Menor-Salvan, Cesar. ed. Prebiotic Chemistry and Chemical Evolution of Nucleic Acids. International: Springer, 2018. A Universidad de Alcala, Spain astrobiologist assembles ten authoritative chapters which provide strong evidence for an innate natural occasion and forward progress of living, evolving complex entities. We note Mineral-Organic Interactions in Prebiotic Synthesis by Stephen Benner, et al, Nucleobases on the Primitive Earth by James Cleaves, and Self-Assembly Hypothesis for the Origin of Proto-RNA by Brian Cafferty, et al. Of especial import is Network Theory in Prebiotic Evolution by Sara Imari Walker and Cole Mathis which is reviewed below for its inclusion of this essential feature.

Chemical evolution encompasses the processes and interactions conducive to self-assembly and supramolecular organization, leading to an increase of complexity and the emergence of life. The book starts with the pioneering work of Stanley Miller and Jeffrey Bada on the Chemistry of Origins of Life and how the development of organic chemistry beginning in the 19th century led to the emergence of the field of prebiotic chemistry, situated between organic, geo- and biochemistry. It continues with current central topics regarding the organization of nucleic acids: the origin of nucleobases and nucleosides, their phosphorylation and polymerization and ultimately, their self-assembly and supramolecular organization at the inception of life. (Publisher)

Moi, David, et al. Archaeal Origins of Gamete Fusion. bioRxiv. October 13, 2021. We cite this entry by a 16 member international team (Argentina, Uruguay, Israel, Sweden, the UK, France, Switzerland) as an example of a global retrospective which can now gain a deeper degree of whole scale analysis of how living systems formed, developed, and gave rise to us. See also the report A Billion Years before Sex, Ancient Cells were Equipped for It by Jake Buehler Quanta Magazine (Feb. 2022). A philoSophia approach might view all this phenomena – bigender identities and issue – as inherent features of a true greater genesis.
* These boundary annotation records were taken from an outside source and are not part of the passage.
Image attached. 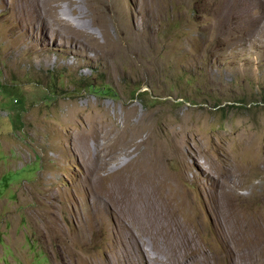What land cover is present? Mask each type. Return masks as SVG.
Here are the masks:
<instances>
[{"label": "rangeland", "instance_id": "1", "mask_svg": "<svg viewBox=\"0 0 264 264\" xmlns=\"http://www.w3.org/2000/svg\"><path fill=\"white\" fill-rule=\"evenodd\" d=\"M59 1L75 27L93 20ZM40 2L0 0V264L264 262V0H118L130 41L104 64L27 35ZM154 142L177 155L159 168L187 198L175 216L148 175Z\"/></svg>", "mask_w": 264, "mask_h": 264}, {"label": "bare ground", "instance_id": "2", "mask_svg": "<svg viewBox=\"0 0 264 264\" xmlns=\"http://www.w3.org/2000/svg\"><path fill=\"white\" fill-rule=\"evenodd\" d=\"M40 1V0H39ZM68 1H70V0H68ZM86 1V0H85ZM84 1V2H85ZM88 1V4L90 3L92 6H89L90 8L92 7V10H93V20L91 21V23L90 24H88V23H86L85 21H83V20H80V19H78L77 20V27H75L71 22H69V20L67 21V20H64L59 14H58V10L60 9V6H59V0H51V1H48V0H42V3H41V6L39 7L38 6V10L37 11H33V10H29L28 11V14H26V12L24 11L23 12V14L22 15H20V18H19V21H20V23L22 24V25H25V27L27 28V30L29 31L28 33H27V35H34L35 34V32L37 31V28H38V30H40L41 32H39V33H41L40 35H38V34H36L35 36H34V38H35V40H36V42H42L39 46H47L48 44H49V42L50 43H52V44H56V43H67V44H73V45H75V47L73 48L75 51H76V46H80L81 48H82V46L83 47H85L86 49H87V51L88 50H92V51H94L95 53H97L98 51H101V52H103V59H102V63L104 64L105 62H108L109 60H111V59H113V58H115L119 53H121V48H123V47H121L122 45L123 46H125V47H127V45H128V41H130L129 39L130 38H127L126 37V35H128V33H129V30H128V32L127 31H125V29H124V27H123V21L119 18L120 17V14H121V10H120V7H122V6H120L119 5V2H118V0L116 1V0H87ZM257 1V0H256ZM26 2V1H25ZM37 2V1H36ZM140 2V1H139ZM145 2H147V1H145ZM160 2V1H159ZM221 2V1H220ZM30 3V2H29ZM70 3H71V5L72 4H76L77 5V3H76V0H75V2L73 3V0L72 1H70ZM149 3V2H148ZM168 3V2H167ZM2 4V3H1ZM27 4V3H26ZM25 4V5H26ZM141 4V3H140ZM144 4V3H143ZM143 4H142V7H140V8H142V10H144L143 9ZM28 5V4H27ZM33 5H35V4H33ZM40 5V4H39ZM68 6H70L69 5V2H68V4H67ZM87 5V4H86ZM146 5V4H145ZM29 6V5H28ZM138 6H139V4H138ZM230 6V5H229ZM31 7V6H30ZM34 7V6H33ZM72 7V6H71ZM75 7V6H74ZM86 7V6H85ZM88 7V6H87ZM146 7V6H145ZM25 8V7H24ZM29 8V7H28ZM68 8V7H67ZM151 8V7H150ZM150 8H149V10H150ZM166 8V7H165ZM26 9V8H25ZM74 9V13L75 12H81V11H83L82 9L81 10H79L78 9V7H75V8H73ZM122 9H123V7H122ZM72 10V9H71ZM124 10V9H123ZM132 10V9H131ZM52 11H54V15H50V13L52 12ZM145 11V10H144ZM144 11H142V12H144ZM146 11H147V9H146ZM145 11V13H147ZM161 11V10H160ZM255 11V10H254ZM92 12V11H91ZM150 12V11H149ZM13 13V12H12ZM84 13V12H83ZM87 13V12H86ZM20 14V13H19ZM89 14V13H88ZM123 14V13H122ZM136 14V13H135ZM144 14V13H143ZM142 14V15H143ZM150 14V13H149ZM158 14H159V12H158ZM82 15V14H81ZM160 15V14H159ZM90 16V15H89ZM123 16V15H122ZM150 16H151V14H150ZM10 18V16H7V18ZM13 17V16H12ZM92 17V16H91ZM146 17V16H145ZM156 17V16H155ZM159 17V16H158ZM82 18H84L83 16H82ZM123 18V17H122ZM127 18H129V17H127ZM148 18V17H147ZM152 18V17H151ZM11 19V18H10ZM75 19V18H74ZM154 19V18H153ZM16 20V19H15ZM17 21H18V19H17ZM113 21H115V22H117L118 23V26L120 27H118V30H119V33H120V38H116V37H112L111 36V34H110V32L108 31V28H107V24H110L111 22H113ZM156 21V20H155ZM155 21H153V22H155ZM16 22V21H15ZM39 22V23H38ZM73 22H74V20H73ZM128 22V21H127ZM146 22V21H145ZM147 22H148V20H147ZM158 22V21H157ZM156 22V23H157ZM11 23V22H10ZM151 23V22H150ZM19 24V23H18ZM113 24V23H112ZM37 25V26H36ZM116 25V24H115ZM126 25V24H125ZM132 25V24H131ZM148 25H150V24H148ZM147 25V26H148ZM156 25V24H155ZM137 26V25H136ZM94 27H98L99 28V30L101 31V34H103V36L104 37H106L107 38V44H109V46L108 47H106V43L104 44V45H100V44H98L97 43V39L95 38V34H93V33H91V31L94 29ZM126 27V26H125ZM151 27V26H150ZM156 27V26H155ZM126 29H128V27L126 28ZM132 30H133V28H131ZM146 29V28H145ZM144 29V30H145ZM148 29V28H147ZM152 29H154V26H153V28ZM136 30H137V28H136ZM136 30L134 31V32H136ZM139 30V29H138ZM138 30H137V32L136 33H138ZM140 31H142V30H140ZM126 32H127V34H126ZM147 32V31H146ZM38 33V32H37ZM135 33V34H136ZM139 34V33H138ZM135 35V36H139V35ZM144 34V33H143ZM146 35H147V33H146ZM132 36H134V35H132ZM134 36V37H135ZM142 36H144V35H142ZM149 36H151V34L149 35ZM148 36V37H149ZM154 36V35H153ZM152 36V37H153ZM131 37V36H130ZM156 37V36H155ZM138 39H140V37H137ZM146 38V37H145ZM154 38V37H153ZM33 39V38H32ZM137 39V40H138ZM142 39H144V37L143 38H141V40ZM147 39V38H146ZM146 39H145V41H146ZM150 39V38H149ZM156 39V38H155ZM154 39V41H156ZM104 40H105V38H104ZM153 40V39H152ZM152 40H151V42H152ZM134 41H136L135 39H134ZM144 41V40H143ZM143 41H142V43H143ZM139 42V41H138ZM147 42V41H146ZM130 43H132V42H130ZM129 43V44H130ZM136 43V42H135ZM142 43H139V44H142ZM148 43V42H147ZM146 43V44H147ZM122 44V45H121ZM138 44V45H139ZM155 43H153V45H154ZM32 45V44H31ZM36 45H37V43H36ZM50 45V44H49ZM61 45V44H60ZM62 45H64V44H62ZM73 45H71V47L73 46ZM135 45H137V44H135ZM135 45H132V46H134L135 47ZM145 45V44H144ZM144 45H141L142 46V49H143V47H144ZM153 45H152V48L154 49V47H155V49H154V51H153V55H155L156 53H157V48H156V45L153 47ZM44 46V47H45ZM131 46V45H130ZM147 46V45H146ZM145 46V47H146ZM33 47V46H32ZM35 47V46H34ZM150 48H151V46H149ZM160 47V46H159ZM48 48V47H47ZM132 48V47H131ZM131 48H129L130 49V52L131 51H135V50H137V48L135 49V48H133V50H131ZM140 47L138 46V49H139ZM149 48V49H150ZM49 49V48H48ZM72 49V50H73ZM142 49L140 50L141 52H142ZM163 49V48H162ZM83 50V49H82ZM144 50V49H143ZM147 50V49H146ZM46 51V50H45ZM53 51V50H52ZM86 51V52H87ZM124 51V50H123ZM152 51V50H151ZM150 51V53L152 54V52ZM65 52V51H64ZM80 52V51H79ZM83 52V51H82ZM138 52V51H137ZM85 53V52H84ZM136 53V51L133 53L132 52V55L131 56H133V54H135ZM139 53V52H138ZM79 54V53H78ZM124 54V53H123ZM129 54V53H128ZM137 54V53H136ZM146 54H149V52L148 53H146ZM151 54H150V56H151ZM163 54V53H162ZM75 55V54H74ZM97 55V54H96ZM99 55V54H98ZM167 55V54H166ZM79 56H80V54H79ZM139 56H141V55H139ZM143 56V55H142ZM150 56H149V58H150ZM123 57V56H122ZM125 57V56H124ZM123 57V58H124ZM100 58V57H99ZM98 58V59H99ZM118 58V57H117ZM132 58V57H131ZM137 58H139V57H137ZM147 58H148V55H147ZM140 59V58H139ZM139 59L137 60V61H139ZM142 59H144V58H142ZM169 59V58H168ZM131 60V59H130ZM153 60H154V58H153ZM98 61V60H97ZM133 61V60H132ZM140 61H142V60H140ZM124 62V61H123ZM128 62V61H127ZM163 62V61H162ZM109 64V63H108ZM107 64V65H108ZM133 64V63H132ZM152 64V63H151ZM105 67H106V65H105ZM114 67V66H113ZM156 67V66H155ZM152 68V67H151ZM154 68V67H153ZM118 70H119V68H117ZM112 70V69H111ZM129 70V69H128ZM110 71V70H109ZM113 71H115V69L113 70ZM130 71V70H129ZM119 72V71H118ZM113 73V72H112ZM158 73V72H157ZM129 74V73H128ZM127 74V75H128ZM131 74V73H130ZM123 75H125L124 73H123ZM154 76V75H153ZM131 107H133V106H131ZM135 108V107H134ZM132 109V108H131ZM133 110V109H132ZM127 114V113H126ZM129 114V113H128ZM136 115V114H135ZM126 117H128V116H126ZM132 117V116H131ZM143 117V116H142ZM151 118V117H150ZM142 119V118H141ZM128 120V119H127ZM146 122V121H145ZM129 126V125H128ZM150 126H151V124H150ZM149 126V127H150ZM144 130V129H143ZM146 130V129H145ZM152 130V129H151ZM138 132V131H137ZM142 133V132H141ZM147 133V132H146ZM143 134V133H142ZM160 137V136H159ZM162 137V136H161ZM126 140V139H125ZM132 140V139H131ZM150 140H151V138H150ZM147 142V141H146ZM148 142H150V141H148ZM152 143V142H151ZM148 144H150V143H148ZM153 149L152 150H150V148H149V151H152V157H150V155H149V157L151 158V160H148V158L146 159V162L148 161L149 163L147 164V163H145L146 164V166L147 167H149V172L150 173H148V175H153V177L155 178V179H153V177H152V179H153V181H152V184H155V189L158 191V194H160V196H159V198L161 197V203L160 204H162L161 205V207L164 205L165 206V209H167L169 212V215L171 216H175L176 214H178V213H183V212H185L186 210H184L187 206H186V199L187 198H180V197H178V196H176V195H173L171 192H167V190H169V189H173L174 191H176L178 194H180L181 196H182V191L180 190V187L178 186V184H177V181L180 179L179 178V175L177 176V175H175V174H173V173H171V172H169V171H167L166 170V172H164V171H161L162 170V168H161V170H159V168L162 166L161 164H162V162H164L165 160H167V159H169L170 157L173 159V158H176V156H173V153H175L173 150H171L172 148H168V147H164L163 145L162 146H158V144H157V142H154L153 143ZM135 146H136V144H135ZM151 146H152V144H151ZM146 149V148H145ZM129 150V149H128ZM171 150V151H170ZM109 151H111V150H109ZM109 151H107V152H105L104 154H100V157L101 158H103L104 160H105V162H104V165H108V163H110V161H112L113 159H115V157H114V155H113V153L112 152H109ZM147 151V150H146ZM150 153V152H149ZM151 154V153H150ZM127 156V155H126ZM144 156V155H143ZM119 157H120V155H119ZM169 157V158H168ZM182 155L180 156V158H179V160H184V159H182ZM106 158H109V159H106ZM146 158V157H145ZM144 158V159H145ZM170 158V159H171ZM134 160V159H133ZM118 161V160H117ZM182 161H181V163H182ZM115 162V161H114ZM184 162V161H183ZM103 164V163H102ZM101 164V165H102ZM183 165V164H182ZM184 166V165H183ZM138 169V168H137ZM144 169V168H143ZM144 174V173H143ZM146 174V173H145ZM160 174H162V178H159V175ZM183 175V174H182ZM146 176V175H145ZM92 177V176H91ZM148 177H150V176H148ZM161 177V176H160ZM149 180V178H146V180ZM95 180V179H94ZM154 180H156V181H154ZM217 189V188H216ZM154 192V191H153ZM157 195V194H156ZM238 197V196H237ZM156 198V197H155ZM221 198V197H220ZM219 198V199H220ZM155 200V199H154ZM158 200V199H157ZM159 201H160V199H159ZM239 201V200H238ZM108 202V201H107ZM157 203H158V201H156ZM180 202V206L178 207V208H176L175 206H176V204L177 203H179ZM159 204V203H158ZM158 206V205H157ZM231 206V205H230ZM109 207V206H108ZM213 208V207H212ZM187 209V208H186ZM109 210V209H108ZM161 210H164L163 208L161 209ZM167 210H165V212L167 211ZM158 211V210H157ZM156 211V212H157ZM159 211H160V209H159ZM209 211V210H208ZM231 211V210H230ZM238 212V211H237ZM99 213H100V215H101V217H102V214H101V212L99 211ZM167 213V214H168ZM160 214V213H159ZM206 214V213H205ZM221 214V213H220ZM165 215V214H164ZM168 215V216H169ZM229 216V215H228ZM227 216V217H228ZM96 217V216H95ZM167 217V216H166ZM242 217V216H241ZM104 218V217H103ZM216 220V219H215ZM239 220V219H238ZM244 220H245V218H244ZM220 221V220H219ZM228 221V220H227ZM231 221V220H230ZM244 222V221H243ZM242 222V223H243ZM93 224V223H92ZM217 225V227H219L218 226V224H216ZM233 225V224H232ZM181 226V225H180ZM225 226V225H224ZM215 228H216V226H215ZM220 228H222V227H219L218 229H220ZM242 228V227H241ZM217 229V228H216ZM243 229V228H242ZM258 229V228H257ZM218 231V230H217ZM216 231V232H217ZM245 231V230H244ZM221 232V231H220ZM238 232V231H237ZM243 233V232H242ZM238 234V233H237ZM261 237V236H260ZM239 238V237H238ZM242 238V237H241ZM247 239V238H246ZM235 240V239H234ZM256 240V239H255ZM248 241V240H247ZM249 241H251V239L249 240ZM239 242V241H238ZM250 243V242H249ZM252 243V242H251ZM251 245V244H250ZM234 246V245H233ZM261 251V250H260ZM263 251V250H262ZM228 252V251H227ZM231 252V251H230ZM229 252V253H230ZM228 253V254H229ZM244 255V254H243ZM263 255V254H262ZM199 256V255H198ZM228 256V255H227ZM206 257V256H205ZM226 257V256H225ZM208 258V257H207ZM264 258V257H263ZM209 259V258H208ZM217 259V258H216ZM214 260V263L212 262V264H223L222 262H221V260ZM232 259V258H231ZM238 259V258H237ZM201 260V259H200ZM207 260V259H206ZM260 260V259H259ZM264 260V259H263ZM208 261V260H207ZM212 261V260H211ZM234 262V261H233ZM262 262V261H261ZM209 264H210V262H209ZM252 264V263H251ZM258 264H260L259 262H258ZM261 264H264V262H262Z\"/></svg>", "mask_w": 264, "mask_h": 264}]
</instances>
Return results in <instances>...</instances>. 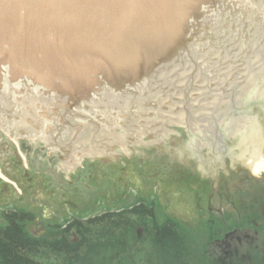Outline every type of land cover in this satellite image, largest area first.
Instances as JSON below:
<instances>
[{
    "label": "flooded vegetation",
    "instance_id": "flooded-vegetation-1",
    "mask_svg": "<svg viewBox=\"0 0 264 264\" xmlns=\"http://www.w3.org/2000/svg\"><path fill=\"white\" fill-rule=\"evenodd\" d=\"M255 13L252 36L228 40L229 52L213 54L200 84L167 86L175 90L163 88L142 111L104 112V121H95L96 154L82 164L74 163L77 151L64 165L66 155L38 139L22 140L20 148L5 139L0 172L25 184L21 194L32 201L25 206L0 179V233L19 221L41 241L45 258L47 231L77 243L71 226L90 208L137 209L145 218L139 239L150 229L187 231L204 264H264V161L259 169L251 160L235 161V141L224 131L226 120L236 127L247 115L264 123V9ZM255 85L261 93L244 103Z\"/></svg>",
    "mask_w": 264,
    "mask_h": 264
},
{
    "label": "water",
    "instance_id": "water-1",
    "mask_svg": "<svg viewBox=\"0 0 264 264\" xmlns=\"http://www.w3.org/2000/svg\"><path fill=\"white\" fill-rule=\"evenodd\" d=\"M262 8L264 0H0V134L17 147L41 137L64 165L75 151L74 163L95 155L104 112L142 111L175 90L167 86L200 84L228 40L252 36Z\"/></svg>",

Sexual reproduction in Eukarya consists of genome reduction by meiosis and gamete fusion. The presence of meiotic genes in Archaea and Bacteria suggests that prokaryotic DNA repair mechanisms evolved towards meiotic recombination.. The evolutionary origin of gamete fusion is less clear because fusogenic proteins have not been identified in prokaryotes. Here, using bioinformatics, we identified archaeal genes as a superfamily of fusogens mediating somatic and gamete fusion in multiple eukaryotic lineages. We thus propose a new hypothesis on the origins of eukaryotic sex where an archaeal fusexin used by selfish elements for horizontal transmission, was repurposed to enable gamete fusion. (Abstract excerpt)

The archaeal fusexins we identified reveal a broader presence of fusogens in yet another domain of life. We also unveil a wider physicochemical landscape for this protein superfamily, from cold hypersaline lakes to hot springs and hydrothermal vents. Discovery of the Asgard superphylum and the recent cultivation of one of its members have lent weight to eukaryogenesis models where heterogeneous populations of bacteria and archaea lived in syntrophy by transferring metabolites and genetic information. Our findings suggest that today's eukaryotic sexual reproduction is the result of over two billion years of evolution of this ancient archaeal cell fusion machine. (8-9)

Monnard, Pierre-Alain and Peter Walde. Current Ideas about Prebiological Compartmentalization. Life. Online April, 2015. University of Southern Denmark, Odense, and ETH-Zurich systems chemists describe how precursor chemicals and minerals organized themselves into bounded units on the prebiotic early earth. These formations rose from simpler, inorganic agglomerates onto complex vesicular forms. A threshold to a “living form of matter” was passed when these vital compartments could be called “protocells.” By this view, life’s evolution from its origins is seen to involve and proceed by a nested formation of whole cellular entities.